Découvrez l’avis d’expert de Laurent Habib, Président de l’agence Babel, Président de l’AACC, membre du comité exécutif du Medef.
Que se passe-t-il aujourd’hui dans la communication des marques ?
Je suis à la fois critique et inquiet sur ce qui se passe. On constate une domination croissante des plateformes et son corollaire : des contenus plus faibles, moins créatifs, plus fonctionnels et une forme de paupérisation à la fois des marques et des acteurs du métier. Toutes les marques disent, aujourd’hui, plus ou moins, la même chose, de la même manière avec les mêmes solutions inspirées par la data et l’IA.
Bien sûr, dans un premier temps, on obtient plus de performance client.

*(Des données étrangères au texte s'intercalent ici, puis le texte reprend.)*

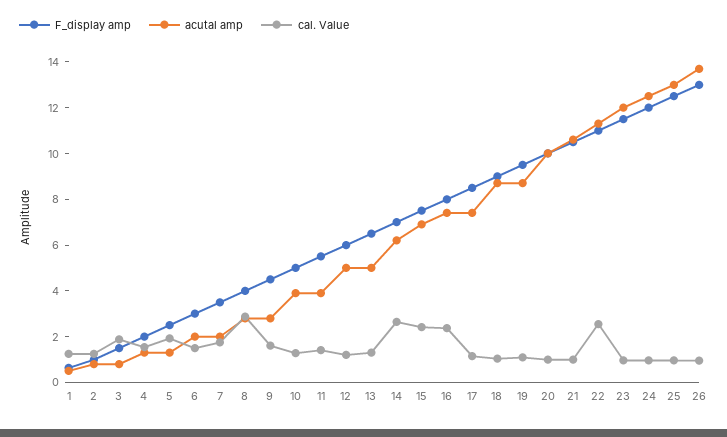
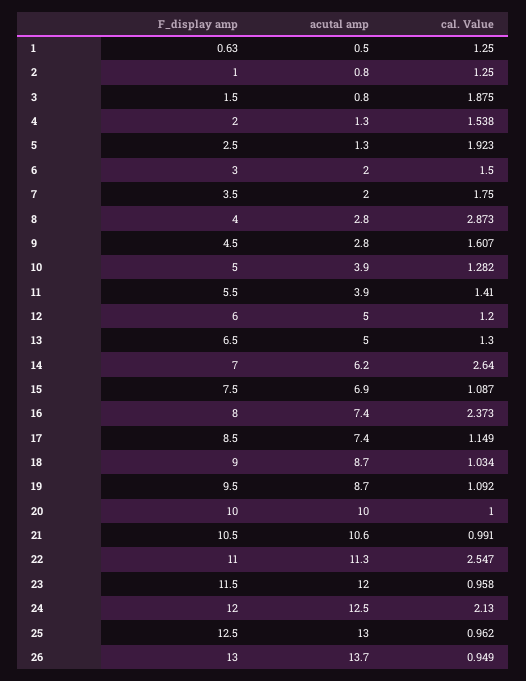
  {
    "F_display amp": {
      "1": 0.63,
      "2": 1,
      "3": 1.5,
      "4": 2,
      "5": 2.5,
      "6": 3,
      "7": 3.5,
      "8": 4,
      "9": 4.5,
      "10": 5,
      "11": 5.5,
      "12": 6,
      "13": 6.5,
      "14": 7,
      "15": 7.5,
      "16": 8,
      "17": 8.5,
      "18": 9,
      "19": 9.5,
      "20": 10,
      "21": 10.5,
      "22": 11,
      "23": 11.5,
      "24": 12,
      "25": 12.5,
      "26": 13
    },
    "acutal amp": {
      "1": 0.5,
      "2": 0.8,
      "3": 0.8,
      "4": 1.3,
      "5": 1.3,
      "6": 2,
      "7": 2,
      "8": 2.8,
      "9": 2.8,
      "10": 3.9,
      "11": 3.9,
      "12": 5,
      "13": 5,
      "14": 6.2,
      "15": 6.9,
      "16": 7.4,
      "17": 7.4,
      "18": 8.7,
      "19": 8.7,
      "20": 10,
      "21": 10.6,
      "22": 11.3,
      "23": 12,
      "24": 12.5,
      "25": 13,
      "26": 13.7
    },
    "cal. Value": {
      "1": 1.25,
      "2": 1.25,
      "3": 1.875,
      "4": 1.538,
      "5": 1.923,
      "6": 1.5,
      "7": 1.75,
      "8": 2.873,
      "9": 1.607,
      "10": 1.282,
      "11": 1.41,
      "12": 1.2,
      "13": 1.3,
      "14": 2.64,
-     "15": 2.5,
+     "15": 1.087,
      "16": 2.373,
      "17": 1.149,
      "18": 1.034,
      "19": 1.092,
      "20": 1,
      "21": 0.991,
      "22": 2.547,
      "23": 0.958,
-     "24": 1,
+     "24": 2.13,
      "25": 0.962,
      "26": 0.949
    }
  }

Cette mesure de court terme est contradictoire avec la mesure de long terme. On peut vendre plus mais c’est au détriment de l’identité de marque et de sa valeur immatérielle au long terme. On se souvient de Cardin ou de Kodak, ou de la Roche aux Fées. Les marques ne sont pas immortelles. Elles sont fragiles. Il est important de préserver son identité de marque, sa valeur, de ne pas perdre sa singularité. Bref les marques sont un atout extraordinaire face à la modernité. À condition de les protéger. Avec le prisme exclusif de la technologie et la logique de l’algorithme, ce sont les Amazon, Google et Facebook (GAFA) qui prennent le pouvoir et… captent la valeur. Nous n’avons donc pas qu’à y gagner.
Et la mesure ?
On est à la préhistoire de ce que peut réussir à faire la mesure. Celle-ci peut être poussée dans des dimensions inconnues et avec une précision toujours plus exceptionnelle. Aujourd’hui avec le digital et les nouvelles technologies, tout, absolument tout, est mesurable. Et cette information est possible sur le commerce, la relation client, comme sur la réputation. De façon totalement claire et limpide. La vraie question est : on mesure quoi, pour aller où, avec quel but ? La somme des bonnes opinions est-elle garante du succès et de la légitimité ? Les comportements d’aujourd’hui prédisent-ils ceux de demain ? Mon pari est de laisser encore une part au génie humain : surprendre pour innover, se différencier pour exister, créer pour émouvoir, se faire détester pour mieux se faire aimer. Voilà de vraies limites pour l’intelligence artificielle.